Prof Chown says the team also found "incredible richness" in the Southern Ocean, with more than 8000 species living on the seabed and in the deep sea, which is already under threat from ocean acidification.
“For marine systems, one of the most significant threats that’s already playing out at the moment and is likely to worsen is ocean acidification. Life with shells finds it much harder under those conditions – they dissolve a little.”
The prospect of alien invasions is another threat, he says. Already, 70,000 seeds make their way to Antarctica each year on the clothing and shoes of scientists and tourists.
“Some of those have a great deal of potential to become established because they are from the Arctic or from subantarctic islands. Indeed, at least one of these species has established and spread on the Antarctic Peninsula, and was even the subject of an eradication attempt on King George Island - and that’s the grass Poa annua.”
Prof Cary says we can't afford to lose Antarctica’s biodiversity.
“It’s an open door to discovery. Any extreme system, especially one that is as large as the continent of Antarctica, will offer up some amazing new insights into adaptation."
We’ll see vestiges of ancient lineages, old bacterial ancestors that hold clues to how life was back in ancient times. What we’re hoping to do is to use this environment to provide us with new clues on the origins of life, the adaptability of life on this planet, and possibly the location of where we may find life on other planets.

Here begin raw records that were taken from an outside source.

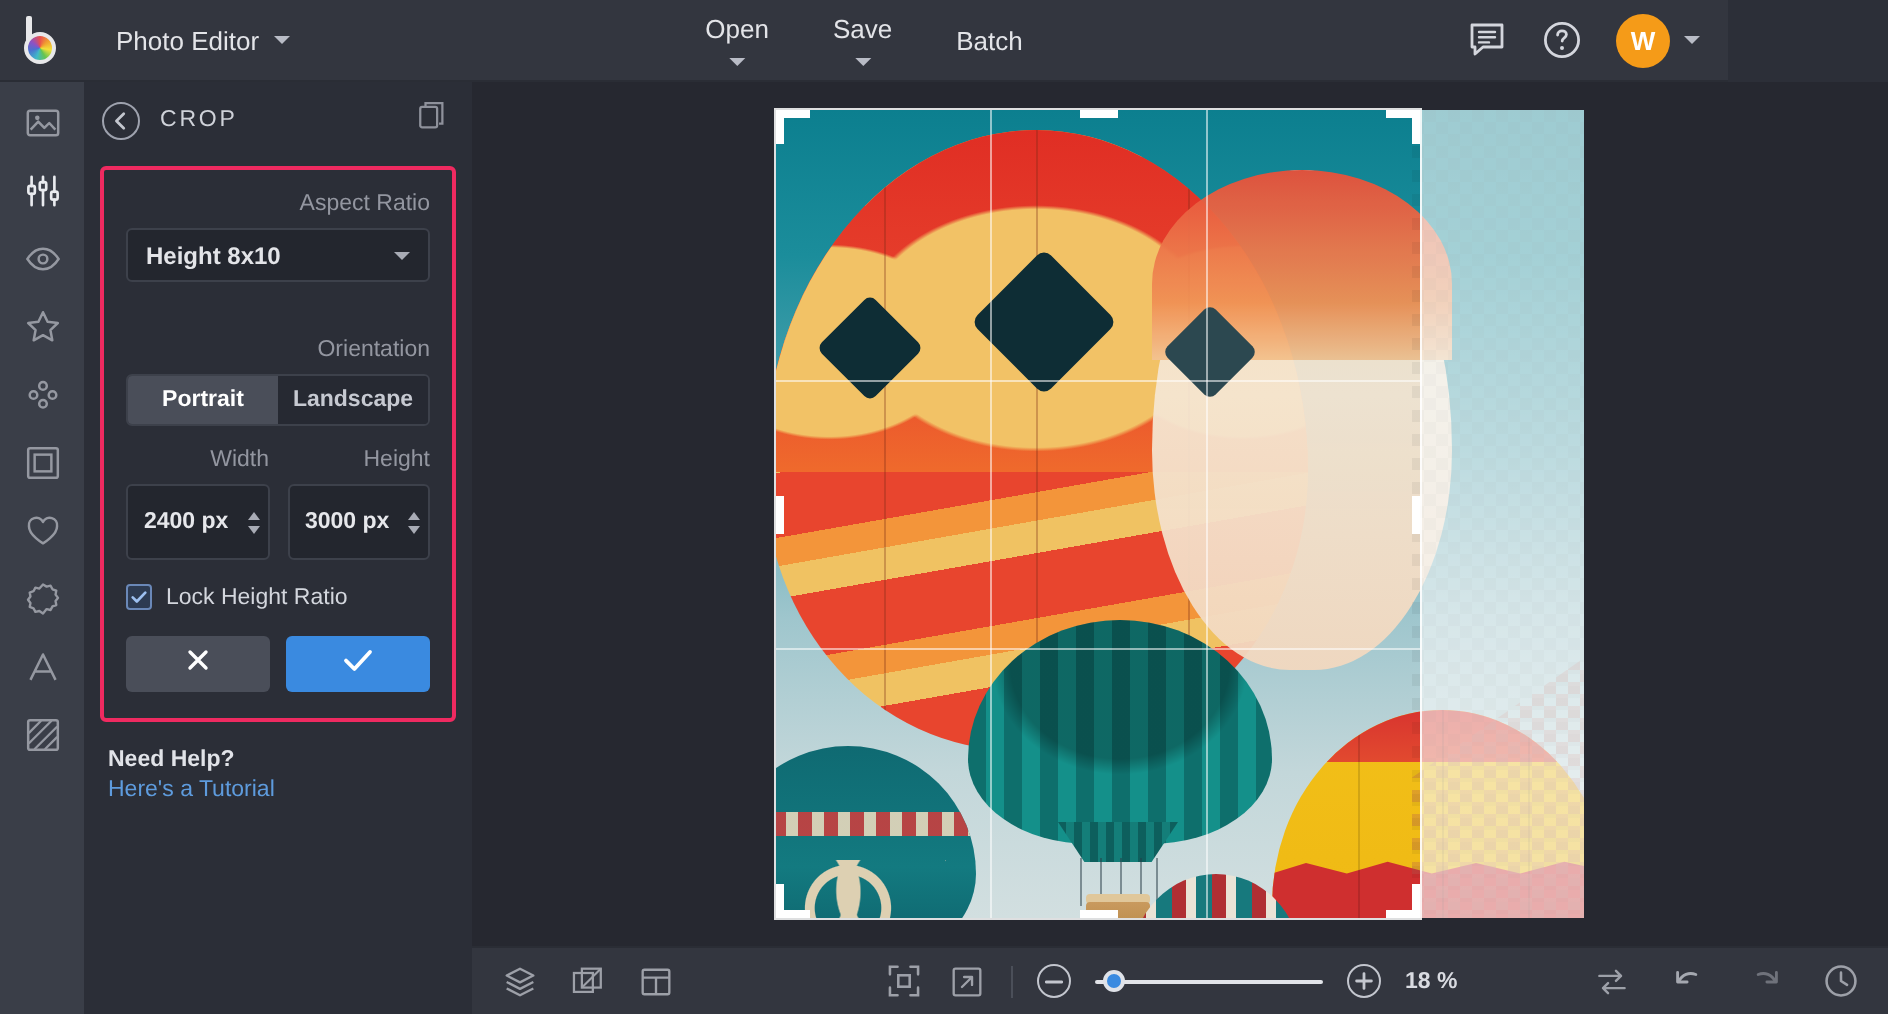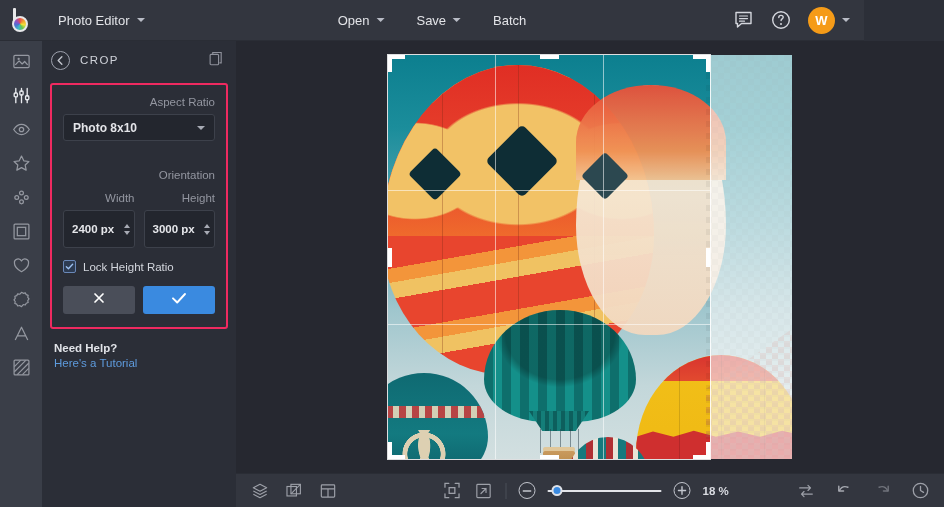"Open" .tb-btn { flex-direction: none -> column }
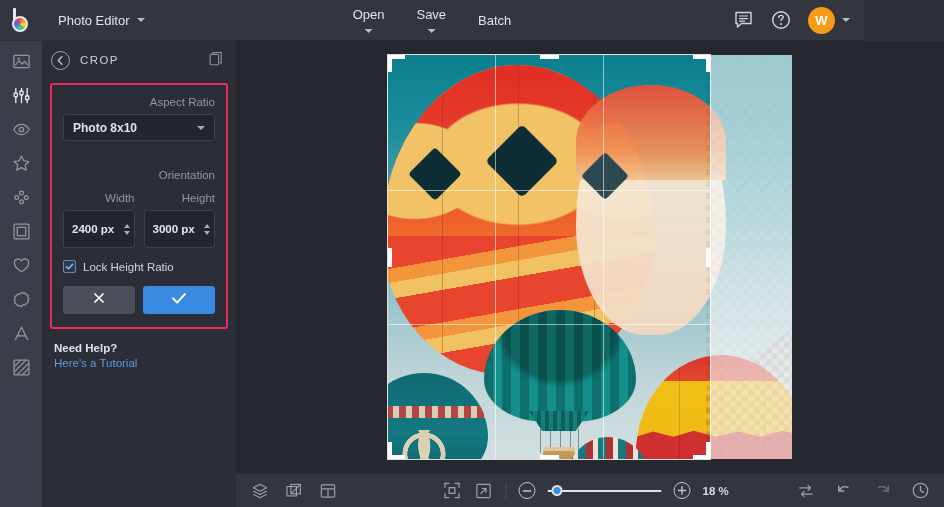"Photo 8x10" span { text: Photo -> Height }
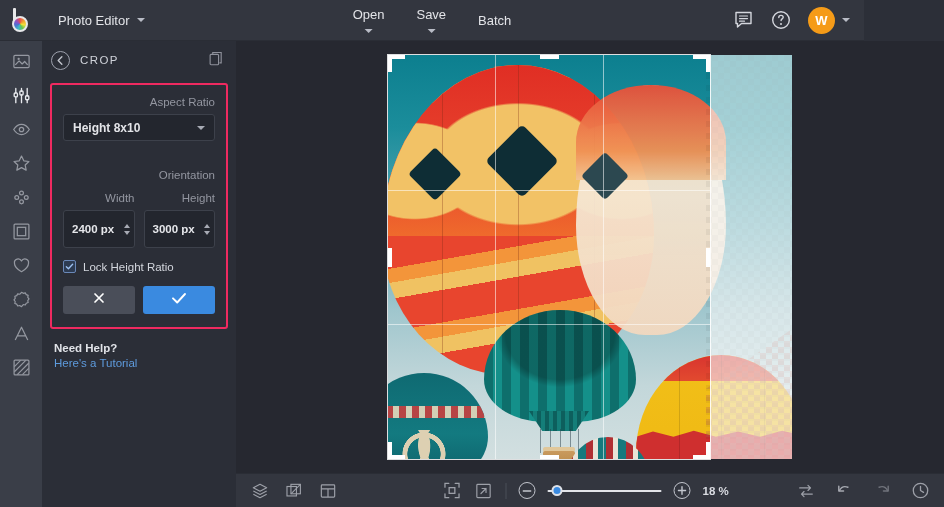"Portrait" div.seg { html: none -> <div> <div>Portrait</div> <div>Landscape</div> </div> }
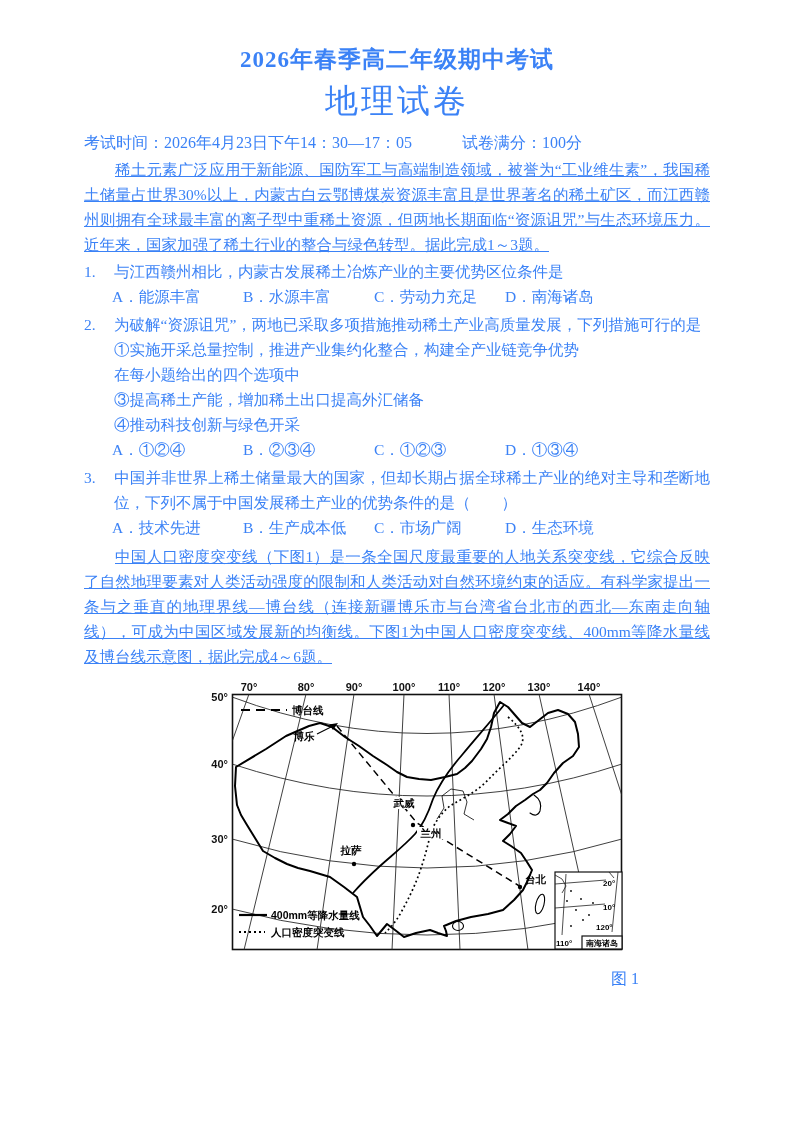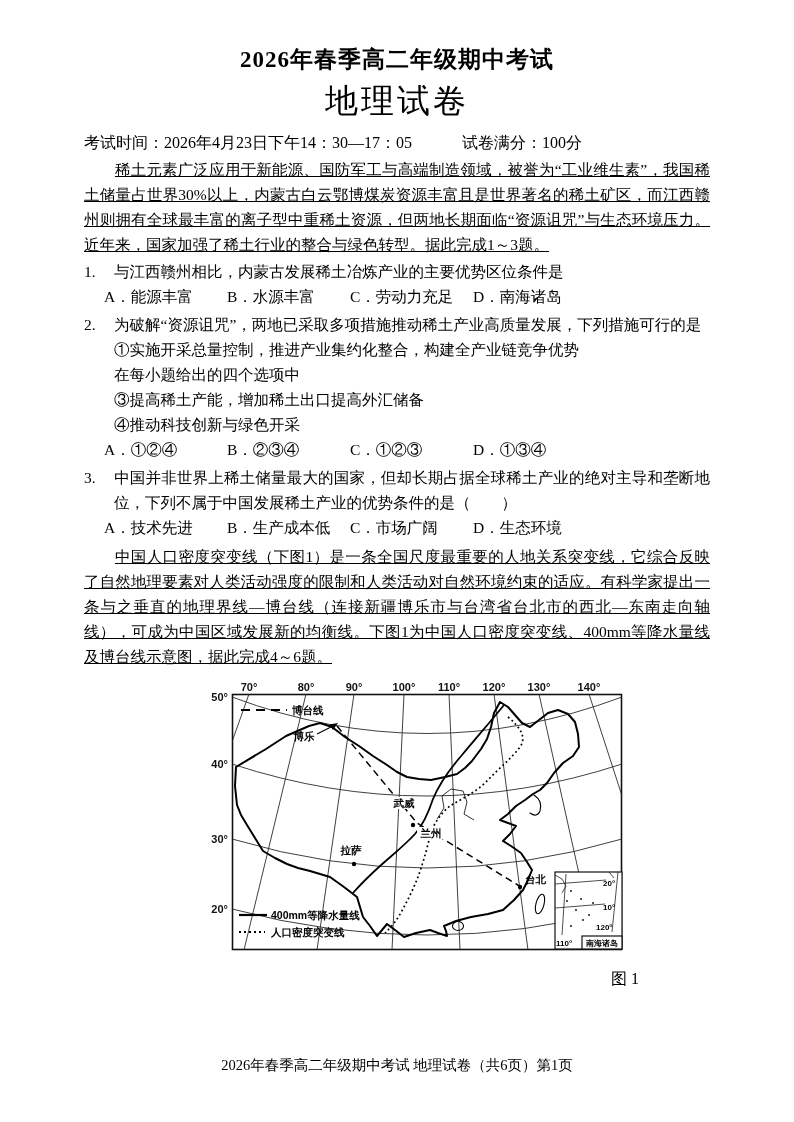"2026年春季高二年级期中考试" .sheet { color: #000000 -> #3b82f6 }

The authors say that that the limited conservation effort is concerning but conclude that further advances in our understanding of Antarctic biodiversity should hopefully encourage more stringent conservation.
Antarctica New Zealand environment manager Neil Gilbert says there is a growing concern that our “limited knowledge and understanding, albeit steadily improving, is potentially being outpaced by increasing pressures on Antarctica's biodiversity - not least a changing climate and increasing human presence and activities”.
As parts of Antarctica are warming as rapidly as anywhere on the planet, native wildlife is already responding to the changes.
As the authors of the paper suggest, currently there appears to be lack of coordinated, continent-wide survey and monitoring coupled with a desire for a low-budget approach to regional management. New Zealand's continued leadership in pressing for a large-scale marine protected area in the Ross Sea is of great importance in this context and further opportunities exist for establishing a set of Antarctic biodiversity targets for the region against which conservation progress can be assessed.
He says Antarctica's wildlife has so far been left out of any global assessments but earlier this month scientists, policy makers and conservation managers from around the world met to discuss an Antarctic strategic plan for biodiversity.